Building a custom IaC provider for on-premises environment

Developing a provider abstraction layer was critical to bridging the cloud-on-premises divide. It reduced the cognitive load on engineers, unified deployment flows, and handled token lifecycle management automatically. The solution enabled IaC-driven deployments for both traditional and modern platforms, making on-premises infrastructure feel as seamless and programmable as the cloud. We viewed this as an opportunity to build internal IP—developing our own tooling and APIs that align with our engineering principles.

Achievements and future plans

RBC operates a standardized, scalable, and secure hybrid infrastructure platform. Centralized IaC workflows have increased consistency. GitOps-based deployments offer traceability, approval gates, and rollback capabilities. Operational efficiency has improved across thousands of workloads spanning public and private environments. Security posture has also strengthened with automated guardrails, while cost optimization features—like auto-tagging, resource audits, and usage policies—are driving savings. Looking forward, we’re continuing to develop AI integration—to enable capabilities like:

  • Self-healing infrastructure that automatically remediates drift or failure conditions.
  • AI-driven policy enforcement that reasons about complex configurations and flags violations proactively.
  • Developer copilots that assist with infrastructure generation, validation, and best-practice enforcement at the time of authoring.
  • Intelligent optimization of resources based on usage patterns and cost-performance trade-offs.

This AI vision complements our broader ambition: to operate like a modern software company—with strong engineering foundations, open tooling, and a relentless focus on improving developer experience.

Final words

Operating hybrid infrastructure at scale requires balancing governance, developer experience, and operational efficiency. RBC’s journey with IaC demonstrates how standardized, policy-driven workflows can streamline deployments and improve security posture across complex environments. But the real story here is transformation. From a traditional enterprise to a technology-first bank. From scripts to standardized platforms. From reactive policies to intelligent automation. RBC is building for the future—with infrastructure that is programmable, secure, and AI-augmented.

 

 

 

 

This article offers general information only and is not intended as legal, financial or other professional advice. A professional advisor should be consulted regarding your specific situation.

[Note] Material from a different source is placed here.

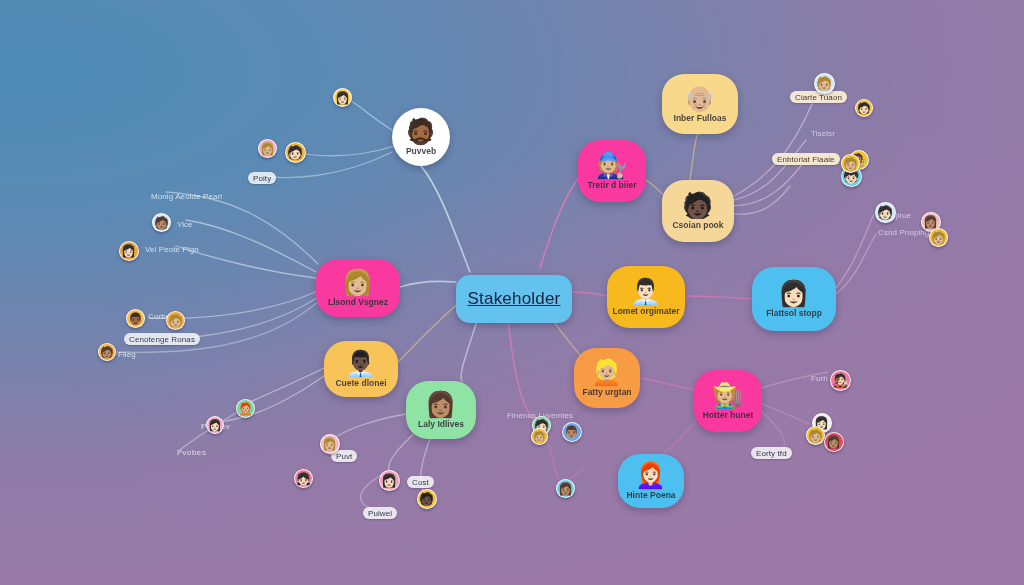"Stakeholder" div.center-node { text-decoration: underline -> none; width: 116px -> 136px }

While information presented is believed to be factual and current, its accuracy is not guaranteed and it should not be regarded as a complete analysis of the subject matter discussed. All expressions of opinion reflect the judgment of the author(s) as of the date of publication and are subject to change. No endorsement of any third parties or their advice, opinions, information, products or services is expressly given or implied by Royal Bank of Canada or its affiliates.